INTERVIEW: Craig Brooker, Project Developer, Mitsubishi Hydrogen Infrastructure

Q: Can you tell us a bit about yourself, your role and your company?

A: I’m Craig Brooker, currently a project developer for MHI Hydrogen Infrastructure. I've been a long-time power industry professional, approaching 20 years, with the last several years having been involved with energy transition businesses, mainly related to the power sector, including renewables and utility-scale energy storage. 

Most recently, I’ve been involved with hydrogen, its use cases and project development, which is my current role at MHI Hydrogen Infrastructure. We are a wholly owned subsidiary of Mitsubishi Power Americas, and ultimately our parent company is MHI, Mitsubishi Heavy Industries, located in Tokyo. We look to develop projects that drive decarbonization at scale, both domestically and internationally.

 

Q: What projects are you currently working on? Can you tell us any more about these projects?

A: I am working on large-scale blue hydrogen projects in the US, where we're looking to support low-carbon energy production. Unfortunately, a lot of these projects are in the early stages, so I can’t share too much information, however, I can say they're on the order of $5 billion of investment, and we're looking to be commercial just on the other side of the 2030 timeframe. From an overall platform, we have other projects that are looking at both the hydrogen and ammonia markets both domestic and global in nature.

 

Q: What are the key challenges you are facing in project development?

A: There are always plenty of challenges in project development. The top two, I would say, are probably the off-take market and regulatory clarity and uncertainty. From an off-take perspective, I'd say there is good support on the production side and the IRA – even though that's kind of in limbo and everybody's waiting for clarity on that. But there is some type of momentum on the production side. I'd like to see some more incentive on the demand side to really help drive adoption.

——————

**BRIEF A**
Answer the following questions about the interview, marking each answer with the same numeral as its question.
(i) In which city is Mitsubishi Heavy Industries located?
(ii) What is the approximate scale of investment for the blue hydrogen projects being developed in the US?
(iii) Which two challenges are named as the top two in project development?

——————

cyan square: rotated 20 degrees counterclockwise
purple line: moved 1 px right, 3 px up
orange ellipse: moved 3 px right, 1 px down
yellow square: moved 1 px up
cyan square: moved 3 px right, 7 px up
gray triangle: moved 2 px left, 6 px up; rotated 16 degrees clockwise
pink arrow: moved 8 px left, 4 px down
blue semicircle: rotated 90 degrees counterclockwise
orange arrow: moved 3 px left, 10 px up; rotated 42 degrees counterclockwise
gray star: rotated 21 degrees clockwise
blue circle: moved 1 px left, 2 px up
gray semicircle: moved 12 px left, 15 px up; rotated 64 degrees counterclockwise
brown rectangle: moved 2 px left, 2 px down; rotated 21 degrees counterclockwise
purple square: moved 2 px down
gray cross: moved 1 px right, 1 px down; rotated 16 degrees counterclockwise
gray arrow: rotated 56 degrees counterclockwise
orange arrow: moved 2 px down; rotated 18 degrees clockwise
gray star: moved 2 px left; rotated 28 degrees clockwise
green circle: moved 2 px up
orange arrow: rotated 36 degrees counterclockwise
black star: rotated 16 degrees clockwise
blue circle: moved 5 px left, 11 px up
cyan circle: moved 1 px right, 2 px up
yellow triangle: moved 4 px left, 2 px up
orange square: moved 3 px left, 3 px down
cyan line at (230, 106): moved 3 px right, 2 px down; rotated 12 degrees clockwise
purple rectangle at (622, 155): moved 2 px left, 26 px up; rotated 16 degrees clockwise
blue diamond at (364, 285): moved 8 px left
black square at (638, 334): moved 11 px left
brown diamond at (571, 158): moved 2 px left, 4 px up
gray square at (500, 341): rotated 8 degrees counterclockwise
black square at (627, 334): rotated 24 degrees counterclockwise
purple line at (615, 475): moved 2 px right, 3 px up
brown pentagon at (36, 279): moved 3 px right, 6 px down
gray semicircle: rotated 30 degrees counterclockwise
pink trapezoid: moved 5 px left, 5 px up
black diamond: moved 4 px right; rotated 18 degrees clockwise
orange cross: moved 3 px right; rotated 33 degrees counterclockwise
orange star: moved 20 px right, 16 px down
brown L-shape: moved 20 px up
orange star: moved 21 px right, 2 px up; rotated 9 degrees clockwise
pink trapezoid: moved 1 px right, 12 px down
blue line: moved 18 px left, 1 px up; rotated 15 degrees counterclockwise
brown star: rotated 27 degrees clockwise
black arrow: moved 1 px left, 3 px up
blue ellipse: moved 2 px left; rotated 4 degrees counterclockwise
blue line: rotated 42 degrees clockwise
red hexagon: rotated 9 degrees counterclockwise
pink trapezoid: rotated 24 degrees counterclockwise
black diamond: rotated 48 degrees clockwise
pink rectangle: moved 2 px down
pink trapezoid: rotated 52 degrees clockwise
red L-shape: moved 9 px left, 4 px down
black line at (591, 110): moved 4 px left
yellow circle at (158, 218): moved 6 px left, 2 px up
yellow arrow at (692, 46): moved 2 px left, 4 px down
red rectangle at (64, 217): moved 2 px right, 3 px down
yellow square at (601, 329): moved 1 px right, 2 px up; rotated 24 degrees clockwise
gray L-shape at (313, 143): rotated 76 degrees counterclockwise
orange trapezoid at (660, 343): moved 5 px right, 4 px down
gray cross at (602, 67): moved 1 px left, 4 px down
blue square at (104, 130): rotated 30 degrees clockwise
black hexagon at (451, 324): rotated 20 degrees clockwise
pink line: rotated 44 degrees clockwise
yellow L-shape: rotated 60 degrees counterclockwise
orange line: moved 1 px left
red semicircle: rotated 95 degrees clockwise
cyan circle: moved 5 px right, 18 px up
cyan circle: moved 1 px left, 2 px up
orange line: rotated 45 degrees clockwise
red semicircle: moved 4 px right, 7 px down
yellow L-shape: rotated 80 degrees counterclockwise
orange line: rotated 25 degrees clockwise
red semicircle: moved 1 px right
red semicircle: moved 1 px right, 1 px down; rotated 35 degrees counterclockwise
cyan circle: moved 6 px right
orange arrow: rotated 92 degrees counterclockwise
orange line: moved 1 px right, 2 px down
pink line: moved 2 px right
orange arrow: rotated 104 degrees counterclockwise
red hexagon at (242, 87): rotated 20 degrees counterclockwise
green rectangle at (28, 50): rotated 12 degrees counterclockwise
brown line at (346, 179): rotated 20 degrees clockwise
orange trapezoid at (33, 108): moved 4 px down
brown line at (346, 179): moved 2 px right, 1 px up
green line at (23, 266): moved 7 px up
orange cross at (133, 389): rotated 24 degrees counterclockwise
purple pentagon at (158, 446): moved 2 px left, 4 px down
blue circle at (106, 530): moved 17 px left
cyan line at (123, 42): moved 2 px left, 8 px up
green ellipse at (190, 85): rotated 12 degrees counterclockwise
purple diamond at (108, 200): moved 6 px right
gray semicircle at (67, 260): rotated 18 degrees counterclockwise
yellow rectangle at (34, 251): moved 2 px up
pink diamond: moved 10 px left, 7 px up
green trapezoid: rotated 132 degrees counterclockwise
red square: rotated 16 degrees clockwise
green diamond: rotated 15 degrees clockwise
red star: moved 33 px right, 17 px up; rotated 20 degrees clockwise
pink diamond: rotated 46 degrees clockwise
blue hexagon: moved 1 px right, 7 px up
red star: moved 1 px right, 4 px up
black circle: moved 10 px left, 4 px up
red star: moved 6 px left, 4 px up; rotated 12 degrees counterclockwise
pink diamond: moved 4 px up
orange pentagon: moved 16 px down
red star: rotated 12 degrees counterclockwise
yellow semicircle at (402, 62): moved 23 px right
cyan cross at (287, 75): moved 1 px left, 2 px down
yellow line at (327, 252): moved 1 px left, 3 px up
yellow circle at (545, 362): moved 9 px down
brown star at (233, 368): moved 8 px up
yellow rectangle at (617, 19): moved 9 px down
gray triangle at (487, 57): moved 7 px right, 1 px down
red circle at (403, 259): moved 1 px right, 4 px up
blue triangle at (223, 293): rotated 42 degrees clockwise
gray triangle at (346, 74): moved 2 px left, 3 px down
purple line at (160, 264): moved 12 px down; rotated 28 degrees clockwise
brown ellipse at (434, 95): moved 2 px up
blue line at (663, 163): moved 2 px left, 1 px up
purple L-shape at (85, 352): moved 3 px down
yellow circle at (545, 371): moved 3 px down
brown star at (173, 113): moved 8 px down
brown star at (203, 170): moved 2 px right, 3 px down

——————

**BRIEF B**
Set out as a numbered list the lines of the records above, from the first line of the records through the line containing "blue semicircle: rotated", inclusive, omitting any blank lines.

**EXERCISE SOLUTION A**
(i) Tokyo
(ii) On the order of $5 billion
(iii) The off-take market, and regulatory clarity and uncertainty

**EXERCISE SOLUTION B**
1. cyan square: rotated 20 degrees counterclockwise
2. purple line: moved 1 px right, 3 px up
3. orange ellipse: moved 3 px right, 1 px down
4. yellow square: moved 1 px up
5. cyan square: moved 3 px right, 7 px up
6. gray triangle: moved 2 px left, 6 px up; rotated 16 degrees clockwise
7. pink arrow: moved 8 px left, 4 px down
8. blue semicircle: rotated 90 degrees counterclockwise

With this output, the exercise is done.